Items from a data source:
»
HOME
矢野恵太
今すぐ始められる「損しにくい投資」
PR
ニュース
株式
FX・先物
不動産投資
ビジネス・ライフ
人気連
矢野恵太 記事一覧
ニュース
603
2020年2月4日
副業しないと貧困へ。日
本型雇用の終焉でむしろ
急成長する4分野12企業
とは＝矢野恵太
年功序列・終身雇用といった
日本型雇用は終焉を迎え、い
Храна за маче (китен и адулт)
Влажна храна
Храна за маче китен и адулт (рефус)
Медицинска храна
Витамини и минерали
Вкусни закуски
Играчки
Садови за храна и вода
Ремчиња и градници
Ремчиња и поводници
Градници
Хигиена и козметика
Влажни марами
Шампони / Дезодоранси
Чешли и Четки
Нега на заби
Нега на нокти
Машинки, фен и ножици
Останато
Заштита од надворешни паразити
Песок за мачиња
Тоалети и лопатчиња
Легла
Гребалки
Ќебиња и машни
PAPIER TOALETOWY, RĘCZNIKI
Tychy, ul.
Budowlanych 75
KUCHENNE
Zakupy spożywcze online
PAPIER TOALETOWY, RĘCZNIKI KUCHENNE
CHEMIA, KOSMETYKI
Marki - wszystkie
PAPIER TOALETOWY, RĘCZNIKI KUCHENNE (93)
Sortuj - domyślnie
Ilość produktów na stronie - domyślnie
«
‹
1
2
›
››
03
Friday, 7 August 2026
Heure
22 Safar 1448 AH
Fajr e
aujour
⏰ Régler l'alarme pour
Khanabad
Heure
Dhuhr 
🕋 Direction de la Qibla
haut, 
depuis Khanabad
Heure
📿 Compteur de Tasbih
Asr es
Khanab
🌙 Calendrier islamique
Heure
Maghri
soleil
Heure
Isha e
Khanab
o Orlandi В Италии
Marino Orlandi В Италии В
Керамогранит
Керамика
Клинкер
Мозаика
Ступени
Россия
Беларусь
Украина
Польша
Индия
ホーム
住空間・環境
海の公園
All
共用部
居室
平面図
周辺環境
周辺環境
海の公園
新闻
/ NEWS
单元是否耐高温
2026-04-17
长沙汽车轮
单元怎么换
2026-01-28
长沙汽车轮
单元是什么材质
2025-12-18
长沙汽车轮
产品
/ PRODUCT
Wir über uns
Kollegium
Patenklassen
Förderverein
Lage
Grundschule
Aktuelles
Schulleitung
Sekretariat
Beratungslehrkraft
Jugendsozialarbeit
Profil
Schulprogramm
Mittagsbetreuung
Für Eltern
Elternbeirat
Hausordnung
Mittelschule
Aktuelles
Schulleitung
---
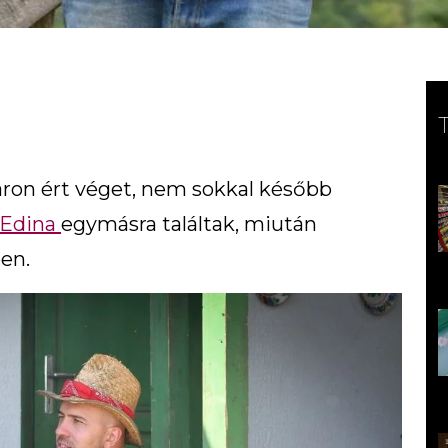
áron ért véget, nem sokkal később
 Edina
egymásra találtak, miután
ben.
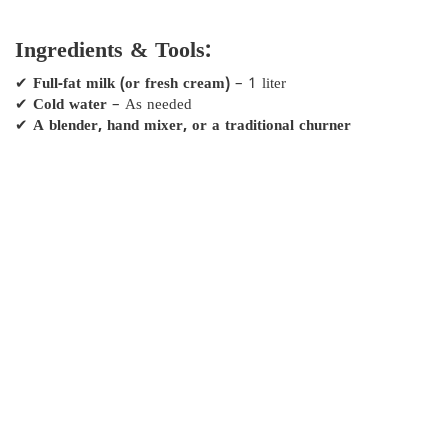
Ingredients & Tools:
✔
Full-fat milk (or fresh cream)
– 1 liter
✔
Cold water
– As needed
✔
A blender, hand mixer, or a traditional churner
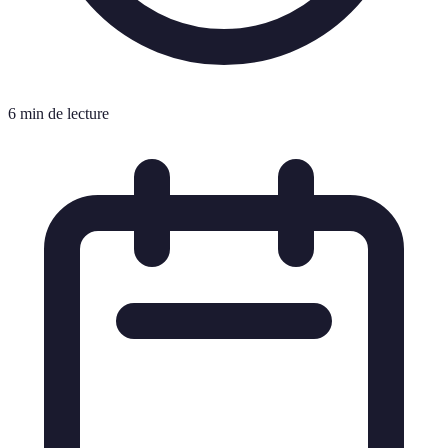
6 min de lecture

## Required work
Give the number of lines in the entries above that include the string "Италии". Write nothing but that number.

## Task answer
2